The Florida Supreme Court on Thursday, March 12, 2026, ordered a public reprimand for Broward County Judge Woody Clermont after he admitted he had acted as legal counsel for a friend during a first‑appearance hearing. The high court found that his conduct violated multiple canons of the Code of Judicial Conduct and undercut public confidence in the bench. Clermont must travel to Tallahassee and stand before the justices in person to receive the reprimand, on a date the Clerk will set.
The disciplinary order stems from an April 11, 2025, first appearance in Broward County, where Clermont walked into another judge’s courtroom to help a friend who had been arrested on domestic‑violence charges. He then advocated on the friend’s behalf, negotiated with the assistant state attorney, pushed for a particular bond and offered unsolicited character testimony, according to Tampa Free Press. Court filings state that the presiding judge promptly reported the episode to colleagues, who in turn advised Clermont to alert the Judicial Qualifications Commission.
What the court said
In a short per curiam opinion, the justices wrote that Clermont’s own admissions "amply support" the finding that he failed to uphold the integrity of the judiciary, and the court accepted the parties’ recommendation that a public reprimand was appropriate given his clean disciplinary record and what it described as his cooperative and remorseful response, Tampa Free Press reports. The decision was unanimous, with Chief Justice Muñiz and Justices Labarga, Couriel, Grosshans, Francis, Sasso and Tanenbaum all concurring.
How the episode unfolded
Documents the Judicial Qualifications Commission filed with the Supreme Court in 2025 describe the April appearance in detail and say Clermont identified himself as a judge before speaking with prosecutors and then announcing he would represent the defendant, which the filing said created an "appearance of impropriety," as CBS Miami reported. The commission ultimately found no evidence that his presence actually changed the outcome for that defendant, but still recommended discipline, concluding that Clermont’s actions crossed several ethical boundaries.
Legal implications
Florida’s judicial rules prohibit sitting judges from practicing law or using the prestige of their office to advance private interests, and they caution judges against volunteering character testimony in court, as the state’s code makes clear. Materials from the Judicial Qualifications Commission and other court records note that Canon 5 of the Florida Code of Judicial Conduct explicitly states that "a judge shall not practice law," guidance the Judicial Qualifications Commission highlights in its own explanations.
Local context
Clermont’s reprimand lands in the middle of a run of disciplinary cases involving judges in Broward County and across Florida this year, a trend flagged in industry roundups and local coverage compiled by legal observers. The Florida Bar’s Daily News Summary and regional outlets have tracked several recent matters in which the state’s disciplinary machinery has recommended or imposed public reprimands and other sanctions on sitting judges.

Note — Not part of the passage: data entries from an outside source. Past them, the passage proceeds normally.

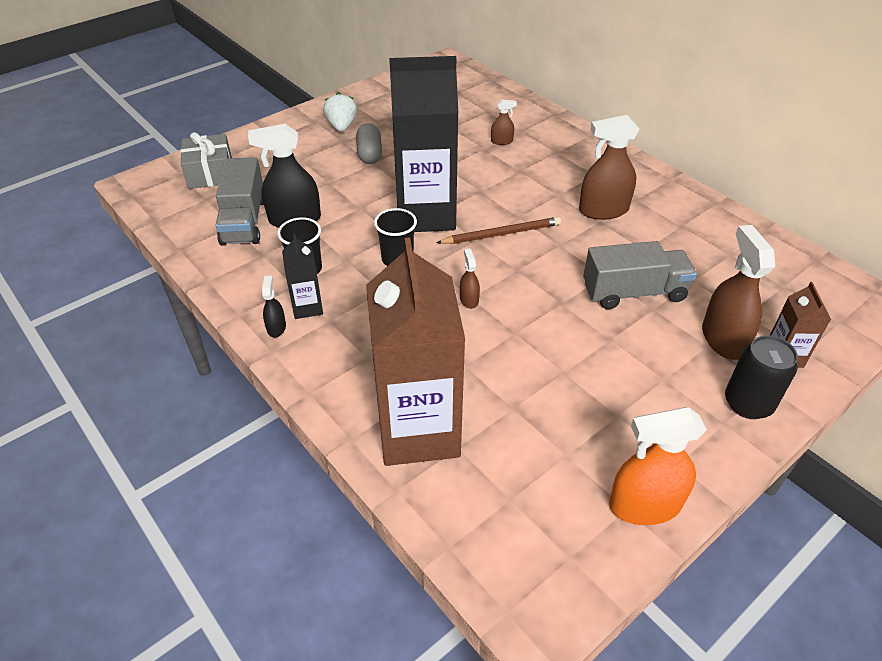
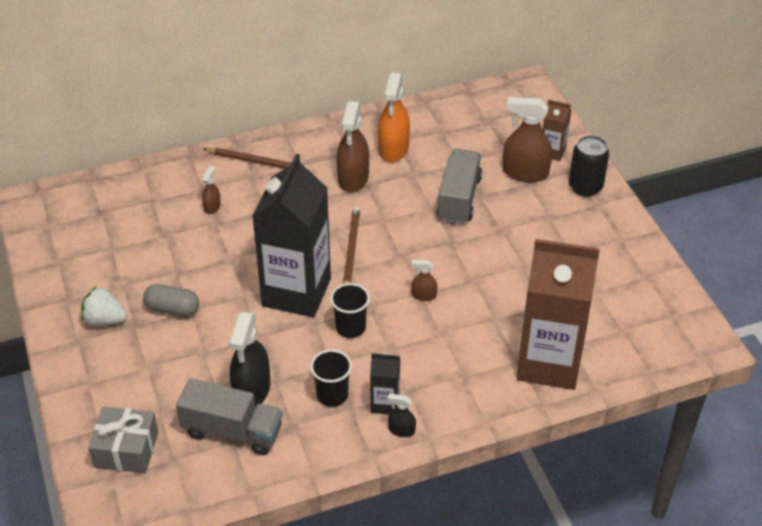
camera: 70 degrees left, 0 degrees up
(577, 149) = (257, 162): none -> brown pencil
(644, 505) = (646, 267): orange spray bottle -> orange spray bottle (393, 149)

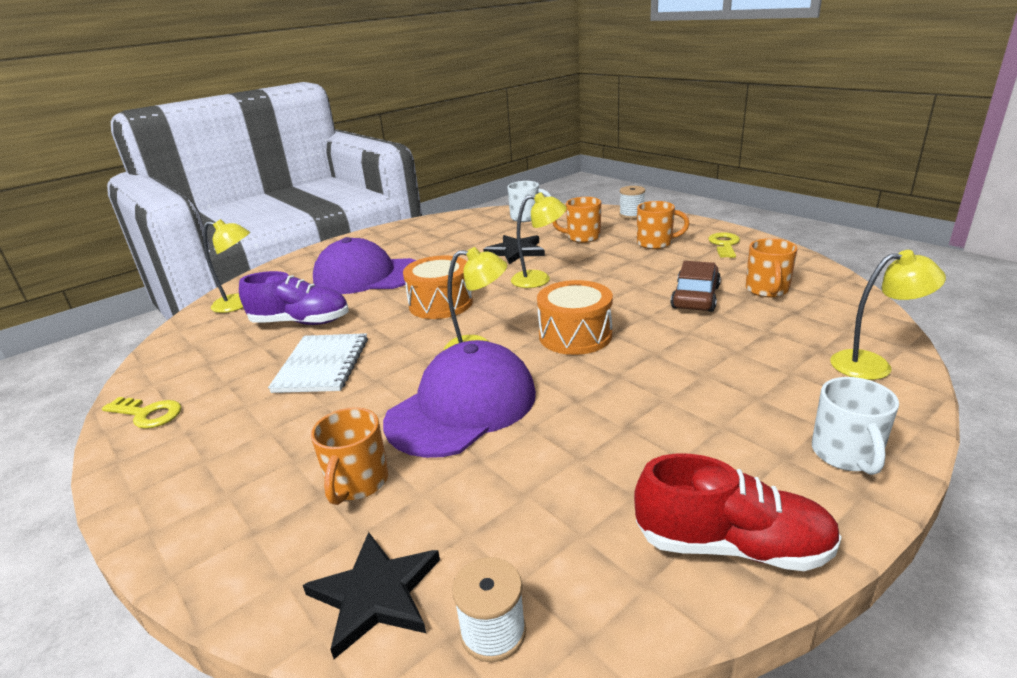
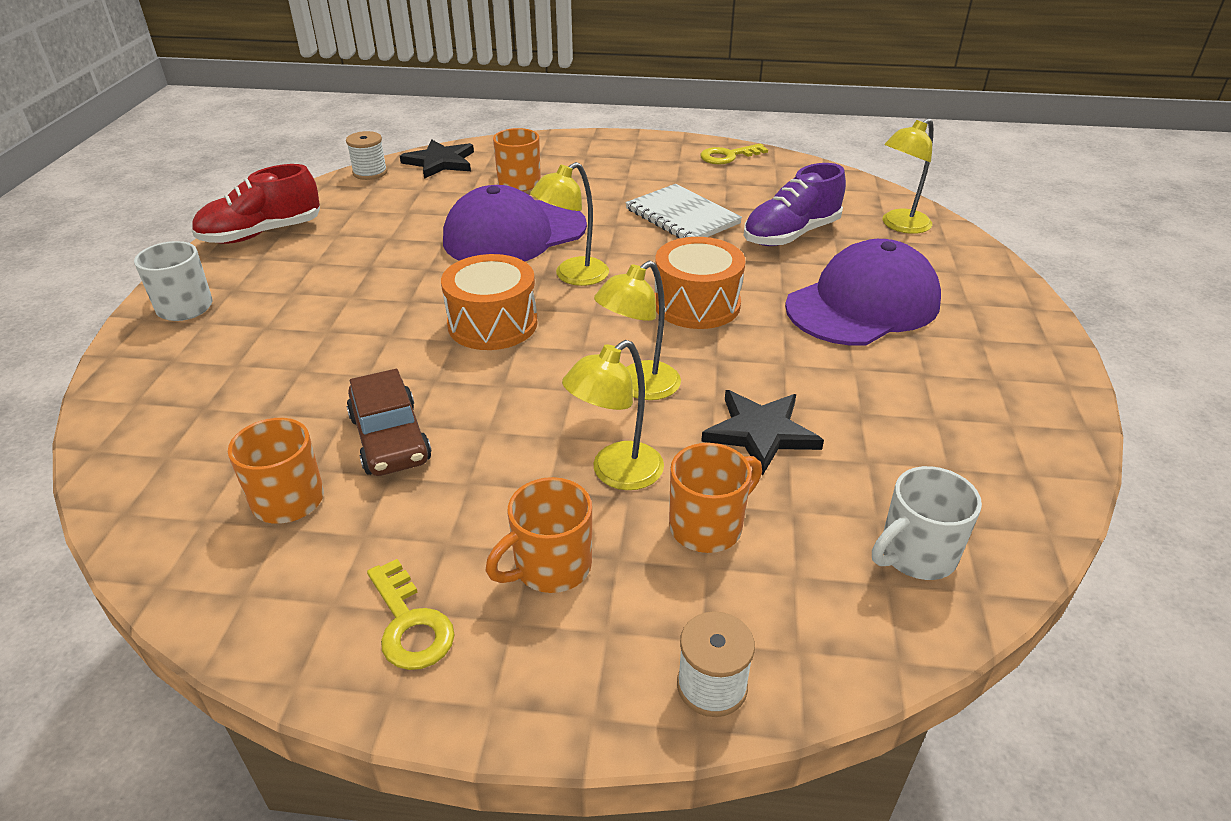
camera: 135 degrees right, 10 degrees up
(462, 407) = (514, 234): purple cap -> purple cap turned 60 degrees clockwise
(872, 364) = (142, 407): yellow lamp -> yellow lamp (616, 473)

Hoodline first covered Clermont’s situation when the Judicial Qualifications Commission filed its recommendation last year, in a piece titled "Faces Possible Reprimand" that laid out the background and linked to the JQC filing. His upcoming appearance before the Supreme Court will serve as the formal, public conclusion of the case, with the clerk to set the date for the in‑person reprimand.
For Broward readers, the whole saga is a pointed reminder that Florida’s rules strictly separate what judges can do off the bench from the practice of law, and that the high court’s very public handling of discipline is aimed at shoring up confidence in the state’s judiciary.